An example using unittest in Python

Wed 13 Feb

import unittest

# Test-driven development (TDD)
# write failing test first, then code to pass the test.

# Suppose we want to convert hexadecimal numbers
# into base ten.  "2F" -> 47.

# This function deals with one digit at a time.
def hexDigitToInt(digit):
    if digit >= "A" and digit <= "F":
        return ord(digit) - 55
    else:
        if digit >= "0" and digit <= "9":
            return int(digit)
        else:
            raise ValueError("Invalid hex digit: " + digit)

# This function applies the conversion to a multi-digit string.
def hexToDec(hexString):
    hexString = hexString.strip()
    if len(hexString) == 0:
        raise ValueError("Empty string")
    columnValue = 1
    number = 0
    for i in range(len(hexString)-1, -1, -1):
        number += columnValue * hexDigitToInt(hexString[i])
        columnValue *= 16
    return number

class MyFirstTests(unittest.TestCase):
    def test_two_hex_digit_with_letter(self):
        self.assertEqual(hexToDec("2F"), 47)
        self.assertEqual(hexToDec("FC"), 252)

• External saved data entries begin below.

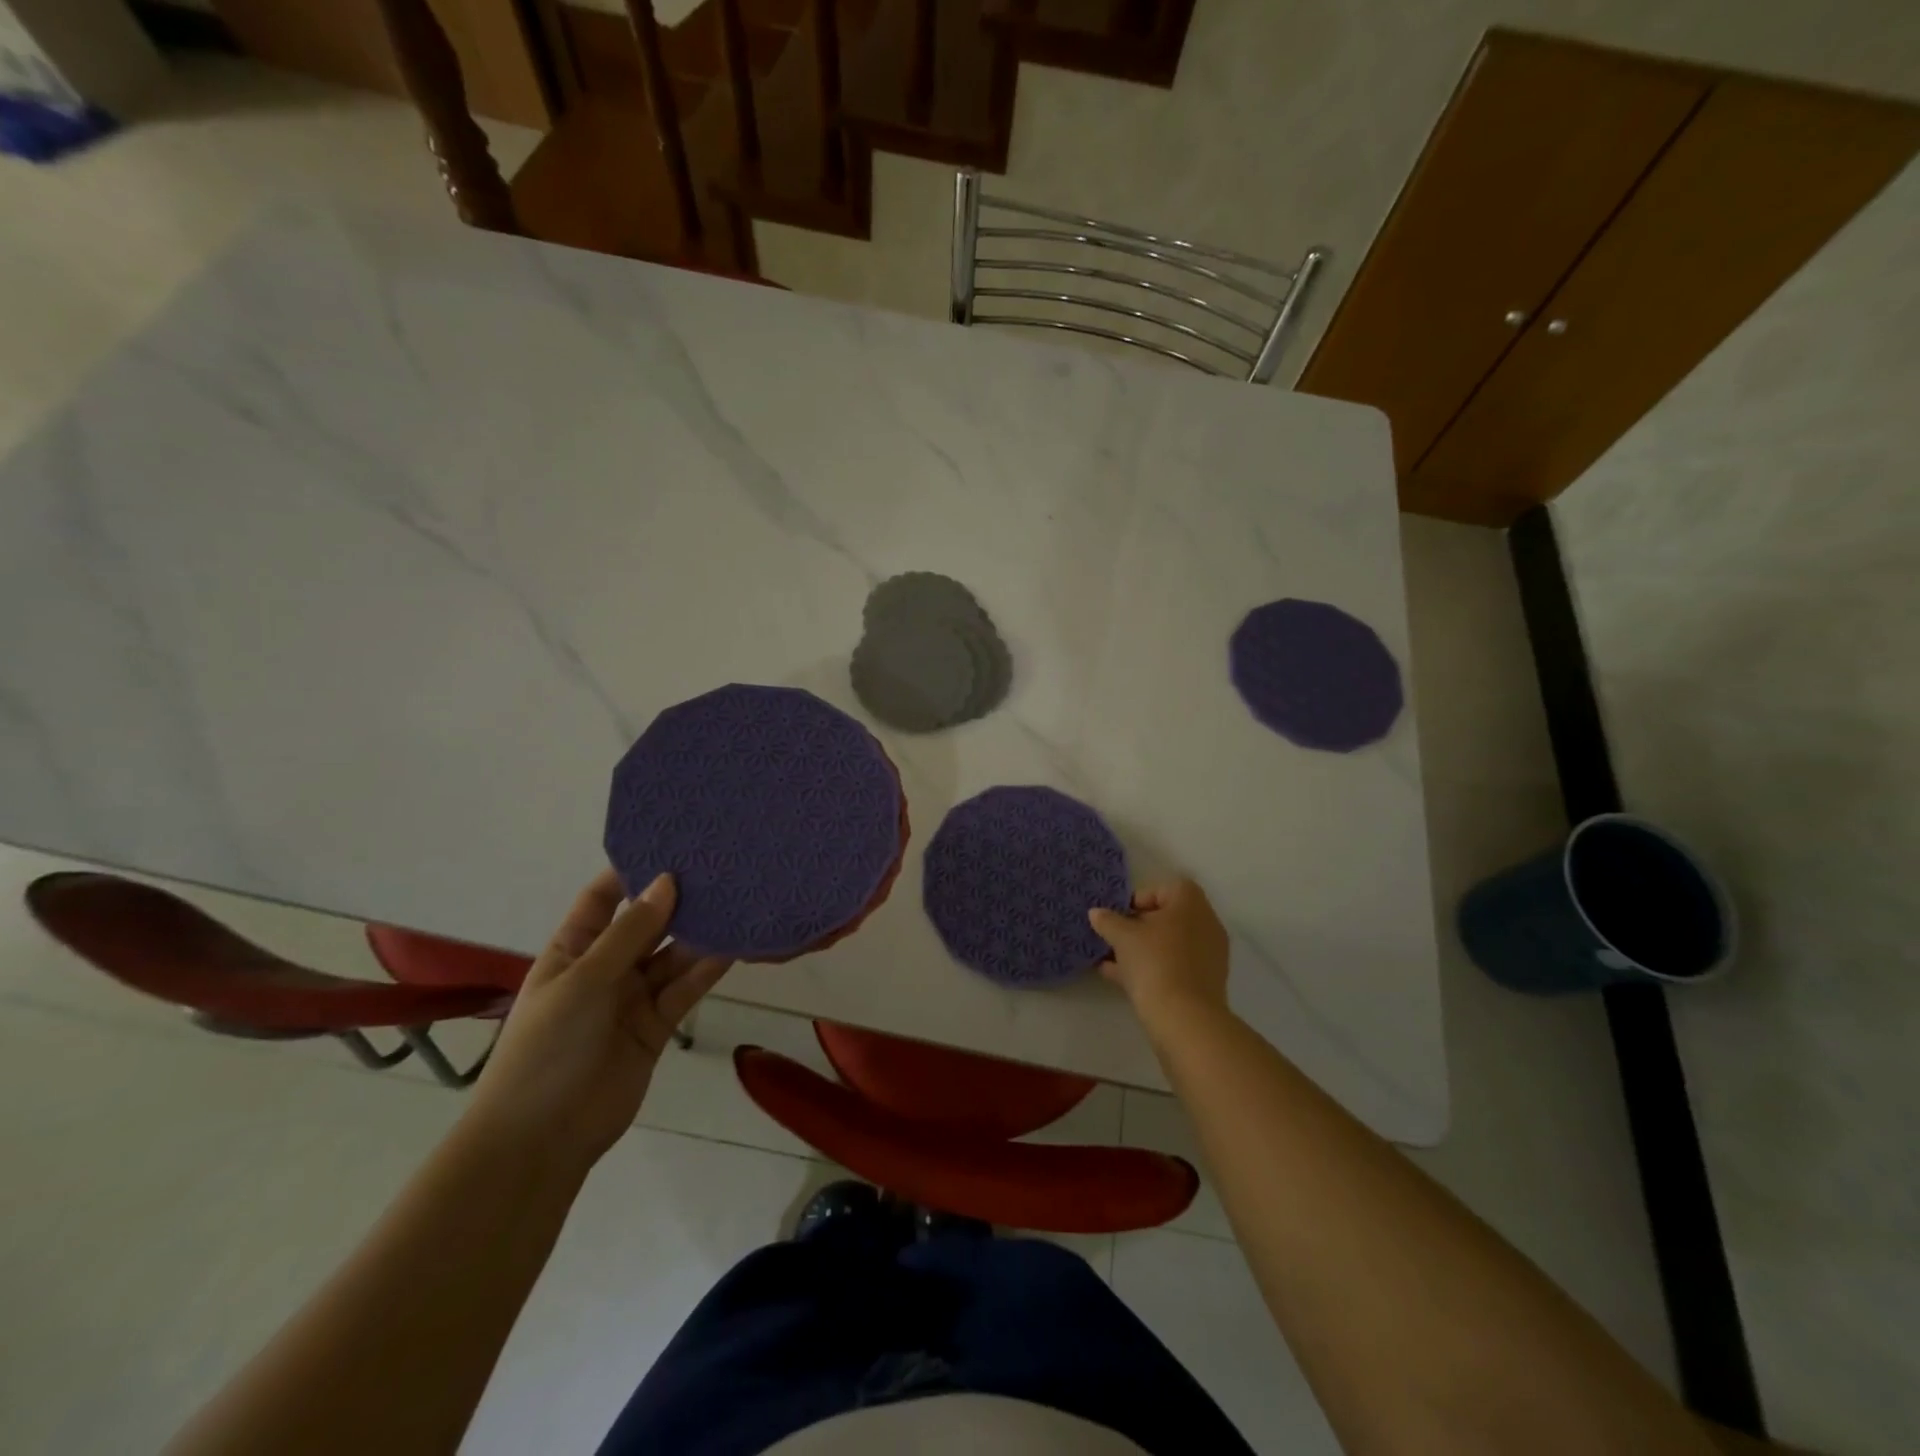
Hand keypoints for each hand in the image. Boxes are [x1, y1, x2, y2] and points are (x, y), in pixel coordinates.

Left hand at [463, 870, 728, 1172]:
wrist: (543, 1138)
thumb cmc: (549, 1047)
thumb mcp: (585, 980)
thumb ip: (630, 932)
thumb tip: (667, 881)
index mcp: (573, 949)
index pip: (603, 897)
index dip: (632, 871)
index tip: (672, 843)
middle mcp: (605, 967)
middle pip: (646, 923)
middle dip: (677, 899)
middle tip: (719, 867)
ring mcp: (633, 996)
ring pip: (673, 955)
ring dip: (699, 933)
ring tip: (737, 900)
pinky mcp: (658, 1024)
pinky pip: (685, 988)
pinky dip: (708, 969)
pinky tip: (735, 946)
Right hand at [1090, 878, 1231, 1029]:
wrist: (1185, 1019)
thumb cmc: (1155, 962)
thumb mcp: (1122, 937)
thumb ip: (1108, 921)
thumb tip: (1096, 912)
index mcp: (1191, 903)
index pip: (1163, 889)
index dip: (1137, 898)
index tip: (1117, 916)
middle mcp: (1205, 923)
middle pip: (1166, 918)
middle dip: (1136, 927)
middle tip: (1112, 937)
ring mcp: (1208, 955)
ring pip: (1168, 945)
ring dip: (1140, 950)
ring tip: (1109, 960)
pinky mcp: (1204, 982)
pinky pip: (1173, 966)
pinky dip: (1150, 968)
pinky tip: (1119, 978)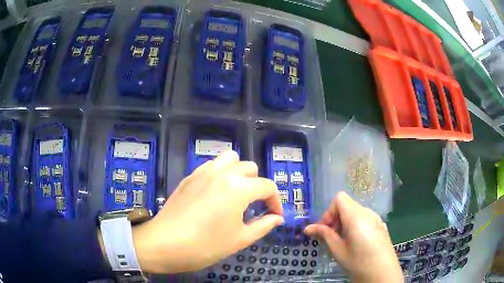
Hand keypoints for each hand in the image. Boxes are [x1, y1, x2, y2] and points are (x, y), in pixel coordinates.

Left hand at [131, 151, 283, 273]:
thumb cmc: (205, 245)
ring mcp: (203, 172)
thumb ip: (263, 225)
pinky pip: (211, 165)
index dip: (275, 201)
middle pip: (250, 168)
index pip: (267, 186)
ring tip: (236, 194)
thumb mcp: (240, 239)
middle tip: (255, 207)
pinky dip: (221, 173)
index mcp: (238, 188)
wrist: (164, 244)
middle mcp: (222, 173)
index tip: (274, 216)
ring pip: (230, 159)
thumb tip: (277, 218)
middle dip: (258, 186)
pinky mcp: (190, 176)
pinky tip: (216, 192)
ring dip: (239, 173)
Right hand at [304, 192, 402, 282]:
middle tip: (330, 238)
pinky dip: (354, 225)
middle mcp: (367, 212)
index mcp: (356, 216)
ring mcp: (376, 218)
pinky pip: (364, 218)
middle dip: (335, 219)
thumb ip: (325, 235)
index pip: (339, 199)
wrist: (383, 272)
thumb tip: (308, 228)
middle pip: (347, 205)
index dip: (329, 212)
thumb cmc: (359, 262)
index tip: (325, 229)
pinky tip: (355, 243)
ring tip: (342, 242)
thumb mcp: (338, 250)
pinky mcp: (380, 225)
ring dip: (344, 223)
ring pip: (355, 212)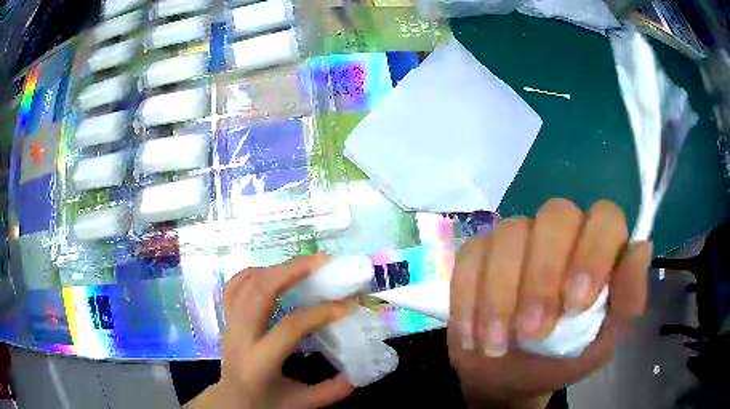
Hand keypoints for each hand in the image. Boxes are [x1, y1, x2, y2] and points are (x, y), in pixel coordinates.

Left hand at [187, 256, 355, 408]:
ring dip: (276, 268)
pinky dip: (254, 273)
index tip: (348, 305)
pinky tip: (274, 273)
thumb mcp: (300, 403)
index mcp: (259, 361)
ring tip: (304, 265)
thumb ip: (330, 391)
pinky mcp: (227, 319)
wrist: (231, 401)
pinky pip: (234, 286)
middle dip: (292, 270)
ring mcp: (229, 324)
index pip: (289, 327)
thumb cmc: (265, 403)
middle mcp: (240, 337)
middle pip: (259, 291)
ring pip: (245, 283)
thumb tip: (358, 374)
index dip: (320, 313)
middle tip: (323, 262)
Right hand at [448, 199, 651, 407]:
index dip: (593, 251)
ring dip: (501, 296)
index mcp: (598, 248)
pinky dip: (469, 299)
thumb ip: (626, 304)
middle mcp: (561, 233)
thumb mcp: (602, 344)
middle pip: (555, 216)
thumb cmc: (563, 359)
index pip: (605, 218)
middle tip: (531, 333)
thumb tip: (642, 250)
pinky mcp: (479, 253)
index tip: (575, 304)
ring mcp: (517, 238)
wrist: (509, 376)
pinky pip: (470, 257)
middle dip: (543, 277)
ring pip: (509, 234)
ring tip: (496, 347)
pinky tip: (473, 336)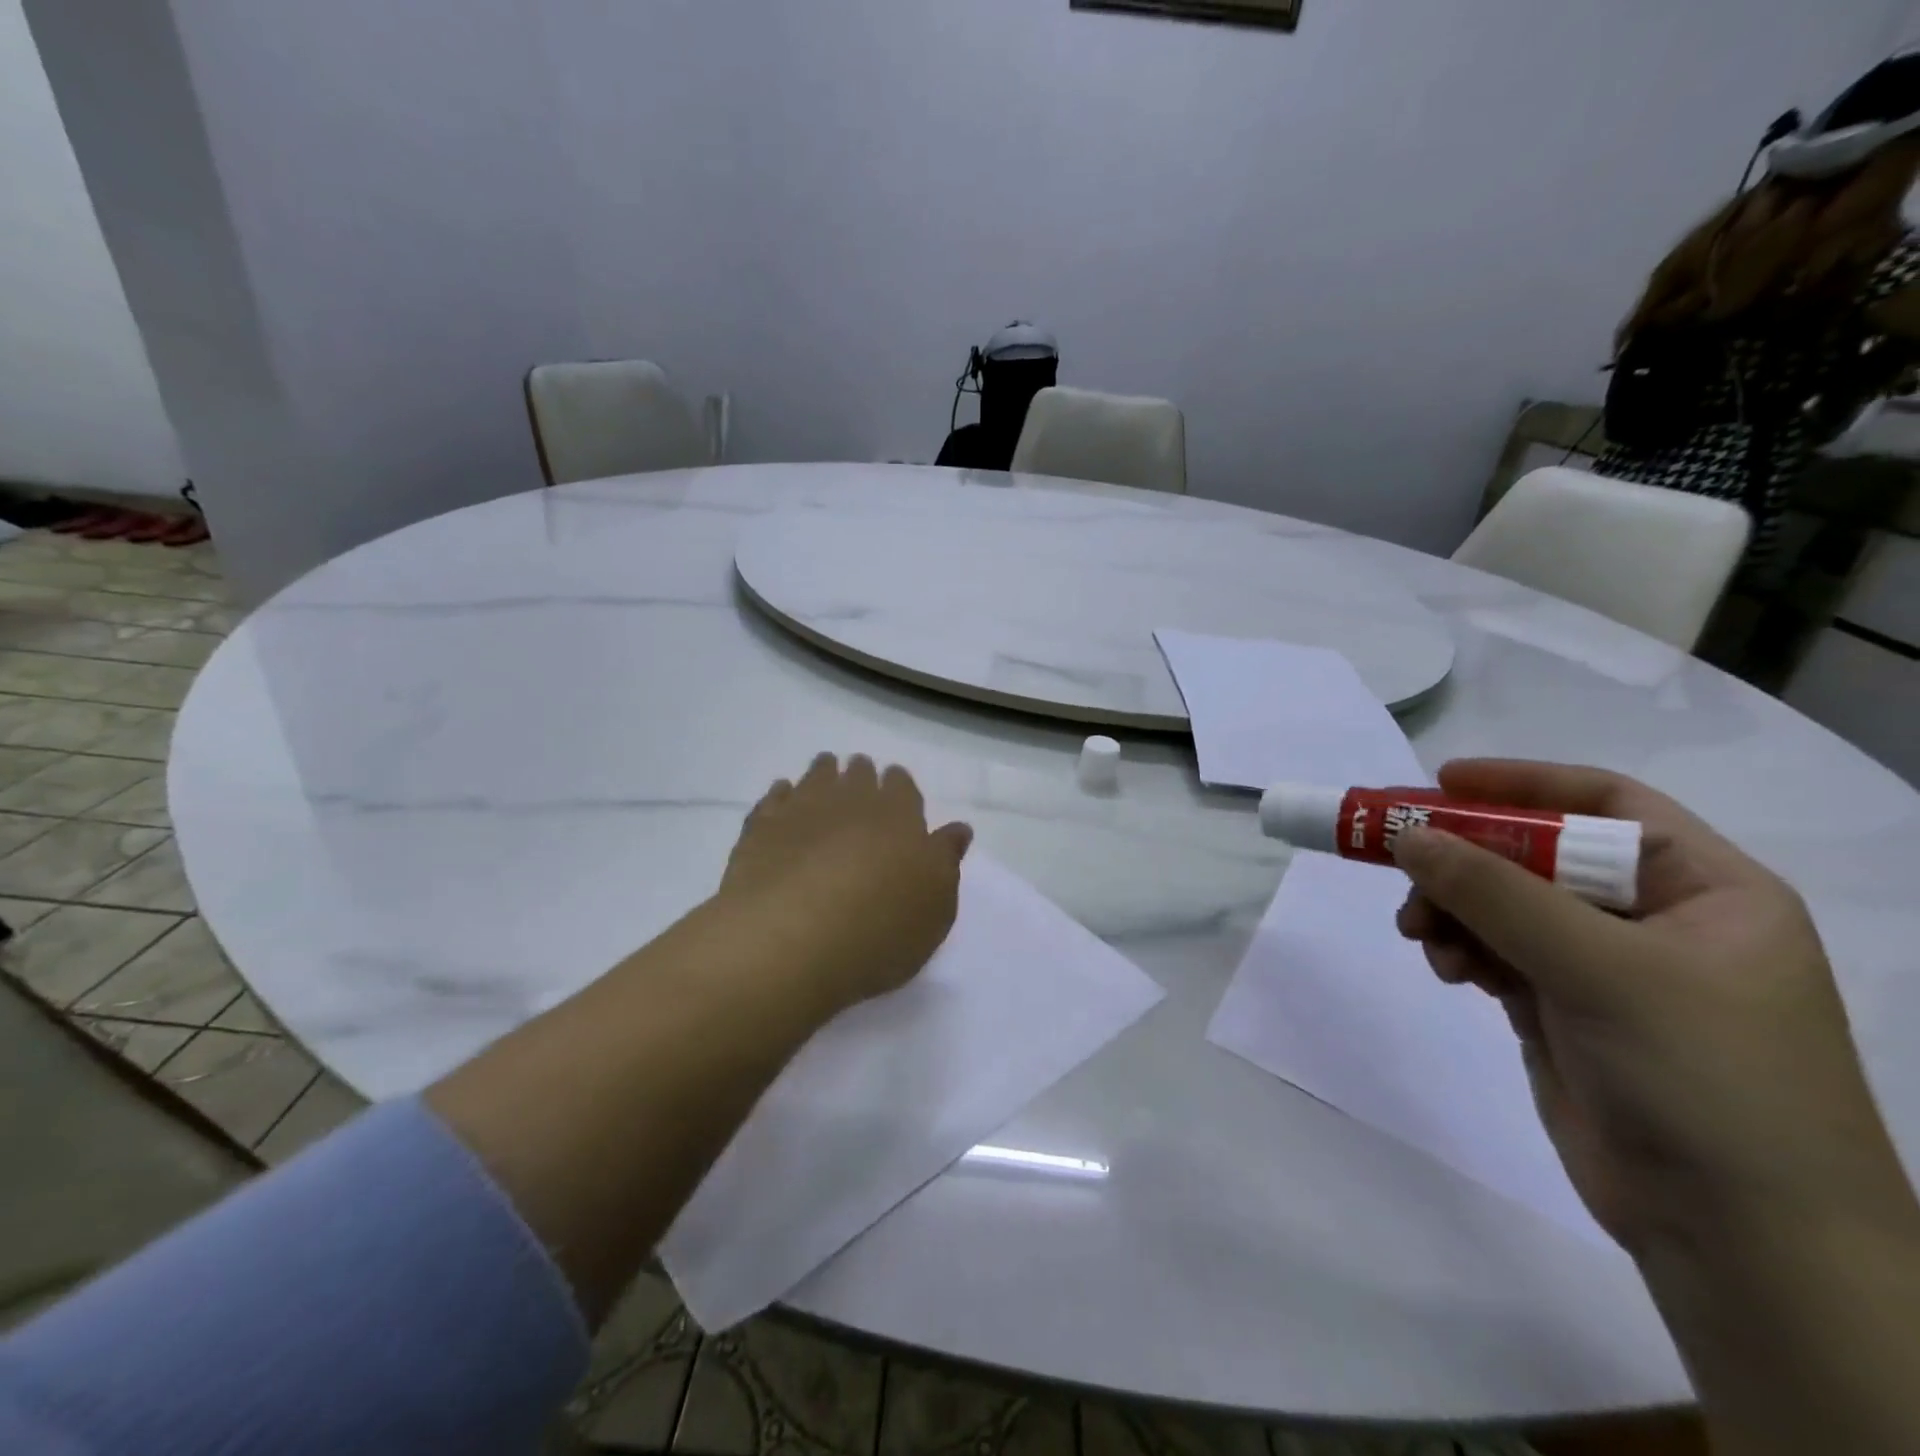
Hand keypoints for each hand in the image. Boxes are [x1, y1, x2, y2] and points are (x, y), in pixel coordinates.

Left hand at [717, 753, 972, 1015]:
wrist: (793, 937)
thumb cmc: (881, 928)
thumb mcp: (936, 905)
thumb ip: (946, 860)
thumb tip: (958, 829)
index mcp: (899, 815)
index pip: (902, 786)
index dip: (899, 785)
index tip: (895, 786)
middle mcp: (851, 800)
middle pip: (858, 774)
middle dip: (861, 774)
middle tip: (859, 775)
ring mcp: (802, 810)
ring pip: (816, 776)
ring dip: (823, 772)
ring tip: (825, 771)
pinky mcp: (761, 829)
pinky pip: (774, 799)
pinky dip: (782, 794)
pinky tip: (782, 796)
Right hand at [1392, 759, 1907, 1254]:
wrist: (1740, 1240)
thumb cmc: (1703, 1078)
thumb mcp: (1600, 969)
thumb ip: (1496, 893)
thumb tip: (1405, 835)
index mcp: (1706, 889)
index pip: (1606, 803)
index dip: (1522, 782)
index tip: (1441, 782)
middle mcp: (1656, 918)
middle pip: (1538, 854)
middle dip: (1466, 859)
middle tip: (1400, 862)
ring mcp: (1605, 967)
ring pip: (1504, 905)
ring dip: (1453, 910)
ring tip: (1421, 935)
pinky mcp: (1563, 1009)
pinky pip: (1495, 952)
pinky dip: (1462, 950)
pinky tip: (1448, 970)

    def test_single_digit_letter(self):
        self.assertEqual(hexToDec("A"), 10)
        self.assertEqual(hexToDec("E"), 14)

    def test_invalid_single_digit(self):
        with self.assertRaises(ValueError):
            hexToDec("G")

    def test_two_hex_digits(self):
        self.assertEqual(hexToDec("19"), 25)
        self.assertEqual(hexToDec("99"), 153)
        self.assertEqual(hexToDec("A0"), 160)

    def test_multi_digit(self):
        self.assertEqual(hexToDec("3C1A"), 15386)
        self.assertEqual(hexToDec("5BD23546"), 1540502854)

    def test_single_digit(self):
        self.assertEqual(hexToDec("3"), 3)
        self.assertEqual(hexToDec("9"), 9)

    def test_extra_spaces(self):
        self.assertEqual(hexToDec("3CA "), 970)

    def test_empty_string(self):
        with self.assertRaises(ValueError):
            hexToDec("")
        with self.assertRaises(ValueError):
            hexToDec("     ")

    def test_one(self):
        self.assertEqual(1+1, 2)

# If this file is being executed directly,
# invoke the unittest.main() function.
if __name__ == "__main__":
    unittest.main()

Fuzz Testing

“Fuzz” = randomizing

Take a program and provide totally random inputs to it. This is automated by a tool.

Since inputs are totally random, we can’t really specify what the outputs should be.

But at the very least, the program shouldn’t crash or hang (not responding).

Stress testing

Running a program under adverse conditions.

  • Low memory
  • Network outages
  • Disk failures
  • Power outages
  • Low battery
  • DoS attacks on network

Modern cloud-based networking may use Chaos Monkey (Netflix).

UI Testing

Tricky to test user interfaces, because inputs/outputs are not as simple, clearly-defined as with unit tests or command-line programs.

When there’s something graphical and visual, the inputs/outputs are less simple to define and specify. Inputs may include mouse clicks, mouse motion, mouse drags, keystrokes – these can be simulated. Outputs can be harder, because we need to “read” positions on the screen, visual aspects like colors, frames.